Covariance Matrix Estimation for Interest-Rate Risk Modeling via Smooth and Monotone Regularization
Abstract
Estimating covariance matrices in high-dimensional settings is a challenging problem central to modern finance. The sample covariance matrix is well-known to give poor estimates in high dimensions with insufficient samples, and may cause severe risk underestimates of optimized portfolios in the Markowitz framework. In order to provide useful estimates in this regime, a variety of improved covariance matrix estimates have been developed that exploit additional structure in the data. Popular approaches include low-rank (principal component and factor analysis) models, banded structure, sparse inverse covariances, and parametric models. We investigate a novel nonparametric prior for random vectors which have a spatial ordering: we assume that the covariance is monotone and smooth with respect to this ordering.
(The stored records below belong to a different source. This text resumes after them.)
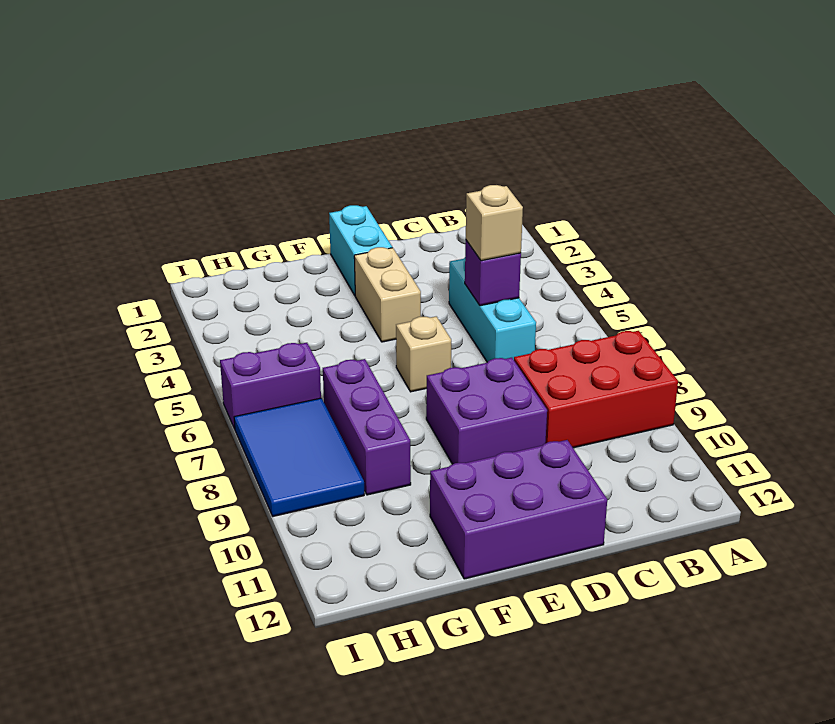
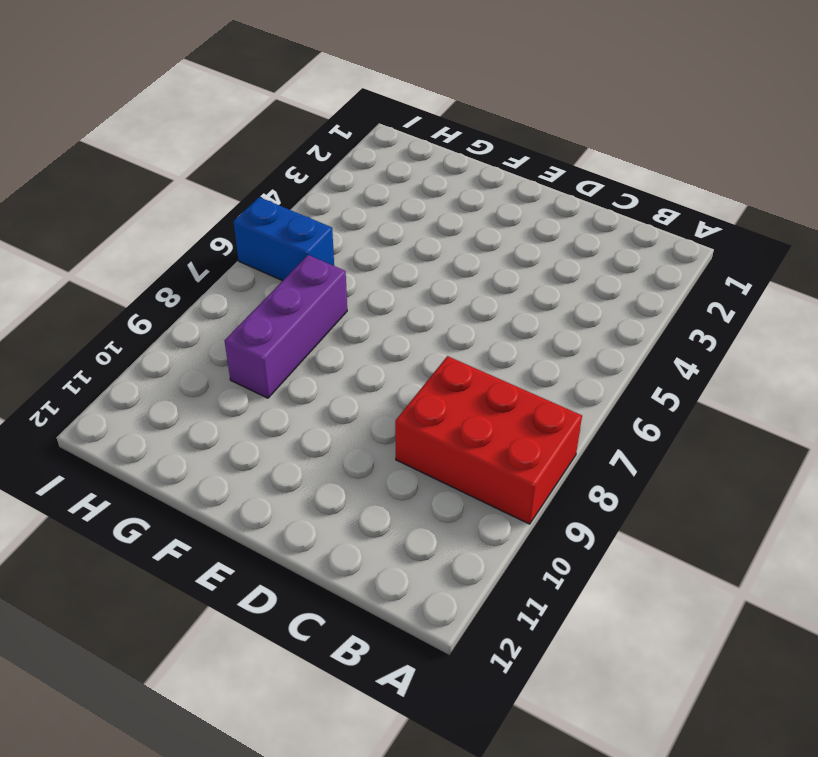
blue brick H6:I6 level 1 -> purple brick H6:I6 level 1
none -> cyan brick C4:C6 level 1
none -> purple brick D8:E9 level 1
none -> purple brick D11:F12 level 1

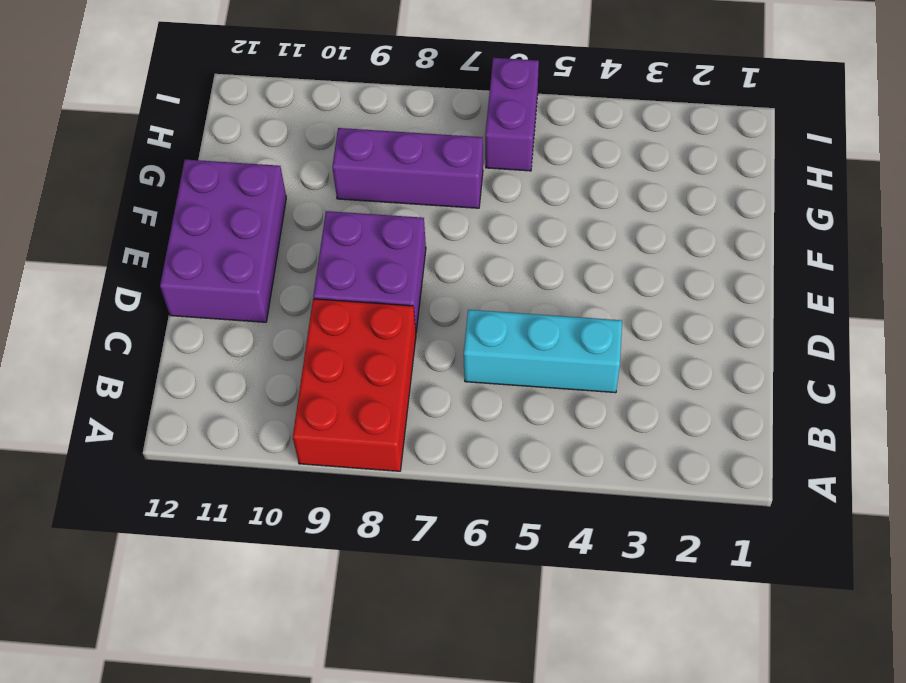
none -> cyan brick E1:E2 level 1
none -> tan brick E3:E4 level 1
none -> tan brick E6 level 1

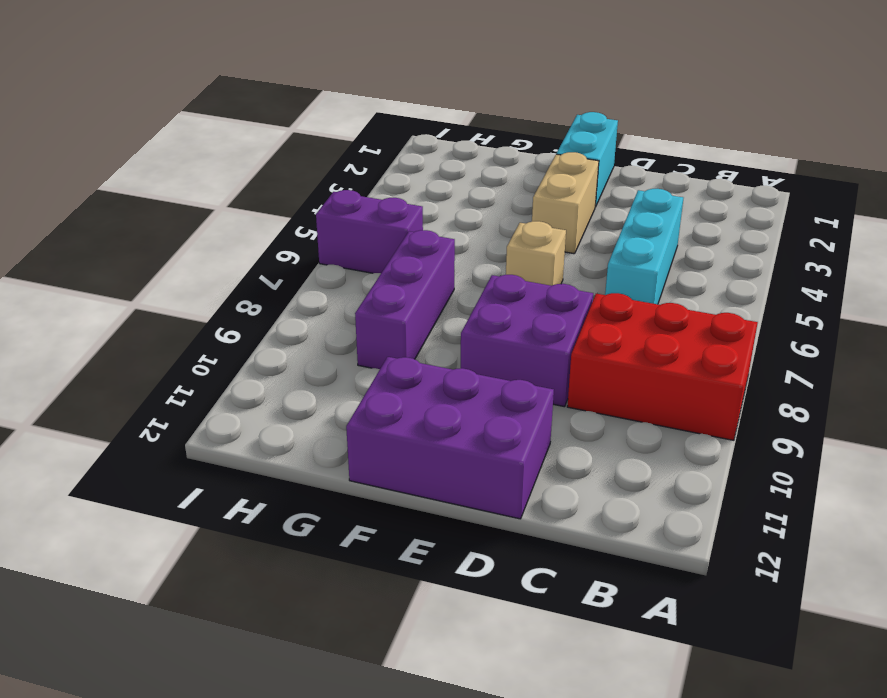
none -> blue tile H7:I9 level 1
none -> purple brick C5 level 2
none -> tan brick C5 level 3

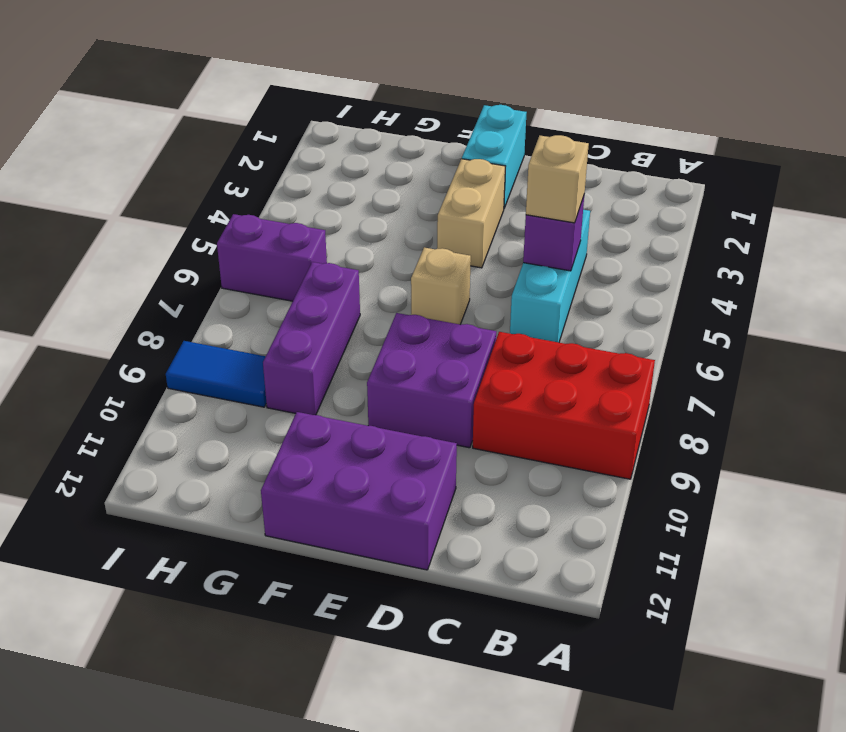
blue tile H9:I9 level 1 -> blue tile H7:I9 level 1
This applies naturally to problems such as interest-rate risk modeling, where correlations decay for contracts that are further apart in terms of expiration dates. We propose a convex optimization (semi-definite programming) formulation for this estimation problem, and develop efficient algorithms. We apply our framework for risk measurement and forecasting with Eurodollar futures, investigate limited, missing and asynchronous data, and show that it provides valid (positive-definite) covariance estimates more accurate than existing methods.